Coronavirus: Two more nursing home deaths in Alameda County, including elected official

The death toll at a Hayward nursing home with a large coronavirus outbreak increased to 11 Tuesday with the death of a community leader there, and another Alameda County facility recorded its first death, health officials announced.

The death at East Bay Post Acute Care in Castro Valley, where 45 patients and staff are stricken with the virus, was its first. At Hayward’s Gateway Rehabilitation and Care Center, Chabot-Las Positas Community College District Trustee Marshall Mitzman, 73, died.

Also Tuesday, Santa Clara County health officials released data showing that 230 patients and staff have tested positive for the coronavirus at 16 nursing homes in the county since the crisis began. 11 people have died. The county did not name the facilities.

Two residents of an independent living facility in the county have also died and 11 people have tested positive. The county also reported that there were 10 cases spread among six assisted living facilities and one case in a board and care home, which are smaller care homes for up to six people that do not provide medical services. The county did not identify the facilities.

The Gateway outbreak in Hayward has grown to involve 65 patients and staff. Union City Councilman Jaime Patiño’s 84-year-old grandmother Emma Patiño, who was a resident, died Monday. Mitzman’s death was announced Tuesday by Rev.
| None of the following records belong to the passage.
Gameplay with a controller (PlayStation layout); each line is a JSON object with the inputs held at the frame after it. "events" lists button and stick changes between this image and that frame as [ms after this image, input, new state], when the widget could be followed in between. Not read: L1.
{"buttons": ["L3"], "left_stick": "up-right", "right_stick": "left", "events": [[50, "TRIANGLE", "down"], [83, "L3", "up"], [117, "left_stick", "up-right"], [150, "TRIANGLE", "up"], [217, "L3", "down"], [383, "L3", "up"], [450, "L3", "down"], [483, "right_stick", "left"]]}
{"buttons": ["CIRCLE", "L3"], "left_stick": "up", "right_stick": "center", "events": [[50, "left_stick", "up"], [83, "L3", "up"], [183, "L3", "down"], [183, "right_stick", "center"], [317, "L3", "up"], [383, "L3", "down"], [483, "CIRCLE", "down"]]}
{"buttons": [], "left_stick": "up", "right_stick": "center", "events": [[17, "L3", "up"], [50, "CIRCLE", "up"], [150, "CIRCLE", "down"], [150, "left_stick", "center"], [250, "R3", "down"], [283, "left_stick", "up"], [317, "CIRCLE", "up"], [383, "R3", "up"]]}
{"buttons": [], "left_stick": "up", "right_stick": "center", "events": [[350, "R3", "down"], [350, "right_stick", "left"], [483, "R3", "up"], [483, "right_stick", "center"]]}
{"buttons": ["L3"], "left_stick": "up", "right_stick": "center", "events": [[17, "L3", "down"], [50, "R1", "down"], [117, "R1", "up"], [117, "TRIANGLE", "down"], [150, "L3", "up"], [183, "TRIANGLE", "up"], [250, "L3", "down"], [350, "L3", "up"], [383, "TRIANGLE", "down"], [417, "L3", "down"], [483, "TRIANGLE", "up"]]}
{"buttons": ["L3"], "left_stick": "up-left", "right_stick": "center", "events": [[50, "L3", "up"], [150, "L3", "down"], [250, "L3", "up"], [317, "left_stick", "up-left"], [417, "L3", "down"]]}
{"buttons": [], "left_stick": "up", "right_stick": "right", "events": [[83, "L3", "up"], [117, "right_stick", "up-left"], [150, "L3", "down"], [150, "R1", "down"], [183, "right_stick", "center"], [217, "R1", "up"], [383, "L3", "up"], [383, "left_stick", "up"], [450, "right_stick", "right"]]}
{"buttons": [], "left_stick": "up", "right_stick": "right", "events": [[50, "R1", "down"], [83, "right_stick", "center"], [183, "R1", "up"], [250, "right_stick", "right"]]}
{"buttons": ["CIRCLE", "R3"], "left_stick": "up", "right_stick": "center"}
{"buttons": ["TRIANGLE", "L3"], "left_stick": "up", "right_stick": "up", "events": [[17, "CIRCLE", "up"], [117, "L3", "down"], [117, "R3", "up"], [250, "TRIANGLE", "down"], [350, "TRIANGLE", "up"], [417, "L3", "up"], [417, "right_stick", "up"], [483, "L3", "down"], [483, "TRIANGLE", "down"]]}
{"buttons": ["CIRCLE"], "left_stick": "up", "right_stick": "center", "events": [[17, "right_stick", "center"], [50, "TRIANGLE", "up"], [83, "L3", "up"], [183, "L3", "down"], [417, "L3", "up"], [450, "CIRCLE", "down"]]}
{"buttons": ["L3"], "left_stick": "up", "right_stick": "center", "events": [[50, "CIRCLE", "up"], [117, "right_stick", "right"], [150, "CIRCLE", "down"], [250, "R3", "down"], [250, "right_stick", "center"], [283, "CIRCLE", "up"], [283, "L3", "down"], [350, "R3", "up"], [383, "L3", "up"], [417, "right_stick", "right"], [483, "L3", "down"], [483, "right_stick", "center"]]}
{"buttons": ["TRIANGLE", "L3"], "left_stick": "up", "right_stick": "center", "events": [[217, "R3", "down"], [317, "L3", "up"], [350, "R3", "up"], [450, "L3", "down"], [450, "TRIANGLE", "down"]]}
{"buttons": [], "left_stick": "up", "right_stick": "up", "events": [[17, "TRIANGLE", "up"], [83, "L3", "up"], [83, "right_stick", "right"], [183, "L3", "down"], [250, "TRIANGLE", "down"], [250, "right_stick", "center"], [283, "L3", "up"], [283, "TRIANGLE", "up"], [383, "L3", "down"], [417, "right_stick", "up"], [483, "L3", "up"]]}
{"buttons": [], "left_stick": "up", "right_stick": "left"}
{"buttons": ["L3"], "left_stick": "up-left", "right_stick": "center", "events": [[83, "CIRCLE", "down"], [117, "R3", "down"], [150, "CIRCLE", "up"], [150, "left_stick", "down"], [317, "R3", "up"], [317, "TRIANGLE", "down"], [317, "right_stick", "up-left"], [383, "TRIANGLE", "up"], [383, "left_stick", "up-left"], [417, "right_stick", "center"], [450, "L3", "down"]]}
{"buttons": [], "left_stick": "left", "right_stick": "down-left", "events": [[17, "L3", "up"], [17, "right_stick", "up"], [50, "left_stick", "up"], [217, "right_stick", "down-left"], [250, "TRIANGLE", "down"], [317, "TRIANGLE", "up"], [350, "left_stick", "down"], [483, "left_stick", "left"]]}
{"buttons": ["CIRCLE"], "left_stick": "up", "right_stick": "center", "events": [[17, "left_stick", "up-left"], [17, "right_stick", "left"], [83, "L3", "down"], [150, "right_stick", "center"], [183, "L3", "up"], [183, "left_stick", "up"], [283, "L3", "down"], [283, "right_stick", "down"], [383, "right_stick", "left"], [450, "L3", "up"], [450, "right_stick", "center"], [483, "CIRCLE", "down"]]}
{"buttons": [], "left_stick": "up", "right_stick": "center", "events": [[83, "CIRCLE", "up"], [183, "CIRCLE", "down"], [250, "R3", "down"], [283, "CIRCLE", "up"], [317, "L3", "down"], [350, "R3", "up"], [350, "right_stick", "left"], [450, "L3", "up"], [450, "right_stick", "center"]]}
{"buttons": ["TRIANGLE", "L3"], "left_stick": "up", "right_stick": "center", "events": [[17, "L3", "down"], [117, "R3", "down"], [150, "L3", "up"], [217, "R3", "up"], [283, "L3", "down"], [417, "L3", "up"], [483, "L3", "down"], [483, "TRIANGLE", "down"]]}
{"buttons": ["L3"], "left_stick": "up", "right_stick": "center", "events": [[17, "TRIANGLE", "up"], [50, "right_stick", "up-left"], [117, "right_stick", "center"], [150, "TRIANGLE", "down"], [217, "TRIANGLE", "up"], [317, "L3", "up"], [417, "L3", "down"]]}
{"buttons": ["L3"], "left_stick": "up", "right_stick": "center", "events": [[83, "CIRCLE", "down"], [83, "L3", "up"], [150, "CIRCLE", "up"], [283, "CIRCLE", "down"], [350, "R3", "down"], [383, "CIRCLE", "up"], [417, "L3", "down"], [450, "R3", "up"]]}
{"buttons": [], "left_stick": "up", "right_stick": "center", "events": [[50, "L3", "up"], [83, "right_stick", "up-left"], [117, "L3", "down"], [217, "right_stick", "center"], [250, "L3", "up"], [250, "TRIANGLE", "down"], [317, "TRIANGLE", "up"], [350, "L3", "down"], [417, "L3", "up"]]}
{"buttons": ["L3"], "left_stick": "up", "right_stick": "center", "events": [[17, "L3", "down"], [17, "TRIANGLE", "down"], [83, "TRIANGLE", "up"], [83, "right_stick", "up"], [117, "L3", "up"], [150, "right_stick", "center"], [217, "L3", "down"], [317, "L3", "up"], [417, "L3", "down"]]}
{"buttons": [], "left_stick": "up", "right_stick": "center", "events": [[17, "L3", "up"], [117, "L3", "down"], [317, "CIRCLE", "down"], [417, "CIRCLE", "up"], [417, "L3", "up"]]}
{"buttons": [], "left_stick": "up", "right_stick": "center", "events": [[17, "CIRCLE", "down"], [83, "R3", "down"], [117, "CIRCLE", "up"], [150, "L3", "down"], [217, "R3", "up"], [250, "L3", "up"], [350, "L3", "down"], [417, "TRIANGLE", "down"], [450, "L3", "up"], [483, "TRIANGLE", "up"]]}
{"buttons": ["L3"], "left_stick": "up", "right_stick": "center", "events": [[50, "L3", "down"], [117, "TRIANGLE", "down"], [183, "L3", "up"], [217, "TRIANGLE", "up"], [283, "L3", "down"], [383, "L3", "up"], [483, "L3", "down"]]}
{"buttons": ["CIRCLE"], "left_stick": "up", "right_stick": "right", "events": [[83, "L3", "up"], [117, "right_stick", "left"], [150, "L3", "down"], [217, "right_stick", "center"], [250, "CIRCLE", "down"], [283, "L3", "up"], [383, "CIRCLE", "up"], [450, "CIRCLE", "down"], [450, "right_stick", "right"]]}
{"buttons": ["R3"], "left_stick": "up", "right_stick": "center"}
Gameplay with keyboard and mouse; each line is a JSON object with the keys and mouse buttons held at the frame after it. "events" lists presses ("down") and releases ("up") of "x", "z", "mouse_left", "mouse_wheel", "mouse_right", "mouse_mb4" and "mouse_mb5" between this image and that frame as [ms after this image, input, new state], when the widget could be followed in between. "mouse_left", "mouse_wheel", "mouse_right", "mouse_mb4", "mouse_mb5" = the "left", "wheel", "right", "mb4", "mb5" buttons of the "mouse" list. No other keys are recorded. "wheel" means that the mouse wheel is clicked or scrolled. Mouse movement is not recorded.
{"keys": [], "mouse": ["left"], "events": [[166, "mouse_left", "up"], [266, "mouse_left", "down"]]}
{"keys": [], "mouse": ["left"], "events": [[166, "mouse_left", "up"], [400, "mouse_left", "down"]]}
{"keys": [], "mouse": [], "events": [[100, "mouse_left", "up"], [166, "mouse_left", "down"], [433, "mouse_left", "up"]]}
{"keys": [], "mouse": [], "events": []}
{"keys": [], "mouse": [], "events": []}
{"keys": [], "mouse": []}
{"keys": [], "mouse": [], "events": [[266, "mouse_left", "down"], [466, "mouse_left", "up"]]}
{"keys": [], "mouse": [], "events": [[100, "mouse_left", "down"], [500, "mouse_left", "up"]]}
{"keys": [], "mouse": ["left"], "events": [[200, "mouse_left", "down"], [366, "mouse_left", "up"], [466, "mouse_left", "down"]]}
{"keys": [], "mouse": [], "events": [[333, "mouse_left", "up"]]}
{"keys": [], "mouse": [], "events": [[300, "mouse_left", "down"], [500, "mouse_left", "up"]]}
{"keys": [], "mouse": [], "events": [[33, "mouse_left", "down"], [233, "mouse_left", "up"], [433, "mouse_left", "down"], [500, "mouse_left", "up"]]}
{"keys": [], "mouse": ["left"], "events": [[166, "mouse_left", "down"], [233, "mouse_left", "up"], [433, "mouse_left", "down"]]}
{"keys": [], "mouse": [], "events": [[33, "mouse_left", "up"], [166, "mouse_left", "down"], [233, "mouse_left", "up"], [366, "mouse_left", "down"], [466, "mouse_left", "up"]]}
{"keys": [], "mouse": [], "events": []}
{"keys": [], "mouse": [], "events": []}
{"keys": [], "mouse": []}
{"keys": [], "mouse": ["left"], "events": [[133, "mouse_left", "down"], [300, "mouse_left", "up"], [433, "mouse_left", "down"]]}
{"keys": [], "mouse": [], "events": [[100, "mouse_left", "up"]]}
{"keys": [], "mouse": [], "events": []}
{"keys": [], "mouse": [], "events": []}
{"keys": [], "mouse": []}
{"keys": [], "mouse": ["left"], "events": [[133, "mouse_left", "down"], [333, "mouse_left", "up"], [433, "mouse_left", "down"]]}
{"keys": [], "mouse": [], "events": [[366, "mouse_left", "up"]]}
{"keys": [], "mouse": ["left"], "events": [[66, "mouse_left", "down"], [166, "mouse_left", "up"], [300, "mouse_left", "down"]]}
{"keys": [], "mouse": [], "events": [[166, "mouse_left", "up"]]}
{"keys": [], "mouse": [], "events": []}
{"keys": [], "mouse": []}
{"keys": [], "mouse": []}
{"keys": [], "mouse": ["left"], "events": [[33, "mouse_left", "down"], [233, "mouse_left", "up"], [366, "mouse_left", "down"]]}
Chuck Horner, senior pastor at Calvary Baptist Church.

Mitzman, who obtained a doctorial degree from Cambridge University, was a business owner and involved in numerous philanthropic efforts in Hayward and the surrounding area. He was first elected to the college district in 2008 and served at least one term as its president, according to a biography on the school’s website. He was an adjunct instructor for both local community colleges and at UC Berkeley’s Haas School of Business.